- Developer: Andrew Glaister
- Publisher: Firebird Software
- Platforms: ZX Spectrum, C64, Amstrad CPC
- Release: 1986
- Genre: Strategy / Action
- Mode: Single Player

= Empire! =

1986 video game

Empire! is a space combat and trading video game designed by Andrew Glaister and published by Firebird Software in 1986 for the Commodore 64, ZX Spectrum, and Amstrad CPC.

==Gameplay==
The player is the pilot of a spacecraft, set during a period of early space colonization. There are 64 star systems to explore, presented in a rotating top-down 2D view. Each system has a starbase – which issues missions, receives supplies from the player, and sells various ship add-ons – a sun that presents a navigation hazard due to its high temperature, and one or more orbiting planets.

The player can navigate his ship onto a planet's surface through a warp hole (and a tunnel-maneuvering subgame). Once there, three different supplies can be collected in a first-person flight subgame. The three supplies – people, minerals and radioactives – are then made available for pick-up in the main playing area and can be transferred back to the starbase.

Players must also defend themselves from constant attacks from enemy alien ships.

Adjacent star systems can be flown to through an asteroid field (represented by square blocks).

Eventually, the player is able to create a vaccine to combat a plague, which destroys systems 200 stardays from infection.
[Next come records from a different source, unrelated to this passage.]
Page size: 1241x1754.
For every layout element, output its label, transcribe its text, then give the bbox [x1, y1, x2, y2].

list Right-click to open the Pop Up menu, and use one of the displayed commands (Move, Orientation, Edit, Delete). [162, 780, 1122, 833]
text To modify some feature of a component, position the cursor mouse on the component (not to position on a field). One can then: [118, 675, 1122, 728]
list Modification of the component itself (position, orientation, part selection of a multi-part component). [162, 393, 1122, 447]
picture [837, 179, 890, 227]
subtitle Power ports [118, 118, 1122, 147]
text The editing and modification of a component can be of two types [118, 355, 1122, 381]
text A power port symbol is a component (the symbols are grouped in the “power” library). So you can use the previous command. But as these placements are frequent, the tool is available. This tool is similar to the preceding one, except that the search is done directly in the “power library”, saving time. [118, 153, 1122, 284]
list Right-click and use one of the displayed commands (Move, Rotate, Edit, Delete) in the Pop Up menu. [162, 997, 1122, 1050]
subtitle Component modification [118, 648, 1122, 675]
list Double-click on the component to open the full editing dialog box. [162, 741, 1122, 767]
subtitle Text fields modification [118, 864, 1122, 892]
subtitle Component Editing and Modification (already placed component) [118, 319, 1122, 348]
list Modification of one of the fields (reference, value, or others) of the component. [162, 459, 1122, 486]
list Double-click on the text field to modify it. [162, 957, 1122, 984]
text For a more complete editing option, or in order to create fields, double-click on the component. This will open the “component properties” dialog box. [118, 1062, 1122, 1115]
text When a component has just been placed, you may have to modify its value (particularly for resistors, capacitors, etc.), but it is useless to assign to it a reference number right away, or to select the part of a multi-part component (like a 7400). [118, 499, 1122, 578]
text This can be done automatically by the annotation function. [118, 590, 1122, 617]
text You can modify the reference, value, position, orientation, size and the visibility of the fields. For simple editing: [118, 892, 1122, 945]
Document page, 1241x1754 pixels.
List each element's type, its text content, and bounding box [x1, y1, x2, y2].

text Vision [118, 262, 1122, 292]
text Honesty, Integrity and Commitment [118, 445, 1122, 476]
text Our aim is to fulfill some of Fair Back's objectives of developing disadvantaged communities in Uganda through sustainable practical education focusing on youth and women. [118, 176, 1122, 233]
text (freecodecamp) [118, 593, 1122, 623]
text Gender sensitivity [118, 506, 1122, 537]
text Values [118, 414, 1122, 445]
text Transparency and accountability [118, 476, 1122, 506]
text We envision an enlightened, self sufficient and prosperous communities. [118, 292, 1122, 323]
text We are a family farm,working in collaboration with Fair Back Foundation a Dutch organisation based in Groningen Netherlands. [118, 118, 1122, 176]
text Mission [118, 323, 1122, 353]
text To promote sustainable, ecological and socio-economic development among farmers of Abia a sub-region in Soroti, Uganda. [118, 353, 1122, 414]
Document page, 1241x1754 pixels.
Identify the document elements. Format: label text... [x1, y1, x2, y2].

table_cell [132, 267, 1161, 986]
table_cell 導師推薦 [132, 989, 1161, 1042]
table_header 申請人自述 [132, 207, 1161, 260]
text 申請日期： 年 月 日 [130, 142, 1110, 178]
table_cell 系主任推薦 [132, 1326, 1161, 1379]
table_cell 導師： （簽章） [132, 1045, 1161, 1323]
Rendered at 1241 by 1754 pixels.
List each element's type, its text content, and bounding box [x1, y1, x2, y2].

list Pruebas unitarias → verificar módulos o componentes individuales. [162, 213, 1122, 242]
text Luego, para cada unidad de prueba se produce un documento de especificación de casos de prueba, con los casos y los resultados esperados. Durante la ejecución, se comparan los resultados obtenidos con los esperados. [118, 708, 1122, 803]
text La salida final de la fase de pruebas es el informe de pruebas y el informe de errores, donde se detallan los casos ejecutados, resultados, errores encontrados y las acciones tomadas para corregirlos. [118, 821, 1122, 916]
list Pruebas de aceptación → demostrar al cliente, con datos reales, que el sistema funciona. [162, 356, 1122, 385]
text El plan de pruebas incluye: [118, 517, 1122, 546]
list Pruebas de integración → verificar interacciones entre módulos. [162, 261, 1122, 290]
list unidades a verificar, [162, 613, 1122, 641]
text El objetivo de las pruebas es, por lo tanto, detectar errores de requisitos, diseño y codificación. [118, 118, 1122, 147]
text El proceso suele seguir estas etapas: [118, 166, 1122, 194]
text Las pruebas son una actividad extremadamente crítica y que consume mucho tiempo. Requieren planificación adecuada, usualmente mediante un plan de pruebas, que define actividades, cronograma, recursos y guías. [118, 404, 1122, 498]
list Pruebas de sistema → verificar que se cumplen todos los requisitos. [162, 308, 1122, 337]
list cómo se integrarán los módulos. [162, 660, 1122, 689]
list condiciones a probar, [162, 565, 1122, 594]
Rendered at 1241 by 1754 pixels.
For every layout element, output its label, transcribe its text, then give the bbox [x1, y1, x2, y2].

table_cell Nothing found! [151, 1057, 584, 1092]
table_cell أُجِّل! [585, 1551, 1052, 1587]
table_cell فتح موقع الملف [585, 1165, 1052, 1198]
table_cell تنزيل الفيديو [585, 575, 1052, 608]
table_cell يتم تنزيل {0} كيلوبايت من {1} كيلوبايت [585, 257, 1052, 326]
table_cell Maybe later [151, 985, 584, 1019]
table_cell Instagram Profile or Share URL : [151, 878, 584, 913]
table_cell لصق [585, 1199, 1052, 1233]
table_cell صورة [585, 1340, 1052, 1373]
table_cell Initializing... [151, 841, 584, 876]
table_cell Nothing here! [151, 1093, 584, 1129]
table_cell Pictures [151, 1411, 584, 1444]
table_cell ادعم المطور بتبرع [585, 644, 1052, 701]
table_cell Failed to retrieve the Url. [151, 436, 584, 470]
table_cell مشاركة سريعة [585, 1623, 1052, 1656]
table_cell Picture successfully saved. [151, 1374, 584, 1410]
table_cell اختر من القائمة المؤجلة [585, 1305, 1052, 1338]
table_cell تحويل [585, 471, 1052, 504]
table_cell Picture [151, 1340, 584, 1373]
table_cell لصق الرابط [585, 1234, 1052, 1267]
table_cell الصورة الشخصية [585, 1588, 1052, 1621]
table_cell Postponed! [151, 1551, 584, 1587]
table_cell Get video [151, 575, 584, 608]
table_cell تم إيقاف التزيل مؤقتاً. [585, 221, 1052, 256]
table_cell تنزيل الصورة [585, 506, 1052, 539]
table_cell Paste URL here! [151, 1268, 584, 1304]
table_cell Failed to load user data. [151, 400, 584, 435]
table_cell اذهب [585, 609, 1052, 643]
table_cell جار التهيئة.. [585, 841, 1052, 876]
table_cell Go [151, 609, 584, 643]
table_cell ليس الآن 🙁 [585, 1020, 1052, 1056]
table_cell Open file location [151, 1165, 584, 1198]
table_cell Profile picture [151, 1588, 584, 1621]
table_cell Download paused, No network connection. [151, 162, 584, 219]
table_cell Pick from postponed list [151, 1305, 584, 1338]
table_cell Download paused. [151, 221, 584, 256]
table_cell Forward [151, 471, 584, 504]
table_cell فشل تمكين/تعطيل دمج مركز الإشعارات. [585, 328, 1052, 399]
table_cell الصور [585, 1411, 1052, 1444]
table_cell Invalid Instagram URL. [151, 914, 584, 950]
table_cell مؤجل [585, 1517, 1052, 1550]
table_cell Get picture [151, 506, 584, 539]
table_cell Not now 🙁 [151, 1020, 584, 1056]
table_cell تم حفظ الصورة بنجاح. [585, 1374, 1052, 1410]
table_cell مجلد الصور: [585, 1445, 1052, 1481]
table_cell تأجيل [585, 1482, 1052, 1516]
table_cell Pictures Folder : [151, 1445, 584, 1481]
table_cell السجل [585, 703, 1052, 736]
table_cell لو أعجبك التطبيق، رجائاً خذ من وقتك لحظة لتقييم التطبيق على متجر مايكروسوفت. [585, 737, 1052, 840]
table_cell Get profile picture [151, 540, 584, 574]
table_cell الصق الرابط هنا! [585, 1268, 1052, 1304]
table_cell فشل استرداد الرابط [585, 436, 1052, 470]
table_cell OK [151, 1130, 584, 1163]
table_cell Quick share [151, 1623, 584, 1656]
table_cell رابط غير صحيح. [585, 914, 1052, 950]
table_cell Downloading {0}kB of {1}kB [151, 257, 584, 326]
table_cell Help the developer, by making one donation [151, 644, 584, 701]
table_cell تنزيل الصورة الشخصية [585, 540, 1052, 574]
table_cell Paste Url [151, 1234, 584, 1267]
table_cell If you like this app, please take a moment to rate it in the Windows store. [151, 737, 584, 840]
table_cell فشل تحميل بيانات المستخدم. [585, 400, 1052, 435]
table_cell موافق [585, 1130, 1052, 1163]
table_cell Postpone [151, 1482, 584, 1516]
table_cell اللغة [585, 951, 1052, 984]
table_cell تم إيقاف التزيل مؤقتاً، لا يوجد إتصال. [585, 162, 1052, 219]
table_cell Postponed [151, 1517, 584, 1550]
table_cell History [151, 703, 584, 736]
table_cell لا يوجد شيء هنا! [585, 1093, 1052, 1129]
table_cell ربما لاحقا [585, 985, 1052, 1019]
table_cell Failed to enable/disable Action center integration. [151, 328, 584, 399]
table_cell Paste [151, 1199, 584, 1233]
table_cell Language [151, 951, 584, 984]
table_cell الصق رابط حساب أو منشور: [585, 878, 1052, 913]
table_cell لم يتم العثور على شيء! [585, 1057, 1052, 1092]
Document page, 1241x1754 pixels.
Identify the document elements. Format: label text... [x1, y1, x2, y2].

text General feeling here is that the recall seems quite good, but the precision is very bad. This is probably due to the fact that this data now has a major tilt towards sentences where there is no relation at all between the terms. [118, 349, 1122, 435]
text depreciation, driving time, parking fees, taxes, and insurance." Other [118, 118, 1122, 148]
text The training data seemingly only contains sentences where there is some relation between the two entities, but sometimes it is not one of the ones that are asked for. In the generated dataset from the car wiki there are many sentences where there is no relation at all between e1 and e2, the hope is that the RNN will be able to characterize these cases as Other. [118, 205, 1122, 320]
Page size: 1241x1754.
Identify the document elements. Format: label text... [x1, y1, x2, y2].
The player can eventually purchase better ships and starbases to form their own empire. The last task of the game is to deploy a defence shield network to secure the player's empire from invaders.

==Critical reaction==
The game's retro sci-fi graphics have drawn comparisons with Flash Gordon and Asteroids, but games magazines noted that underlying this is a complex game, similar to Elite, requiring a varied range of skills.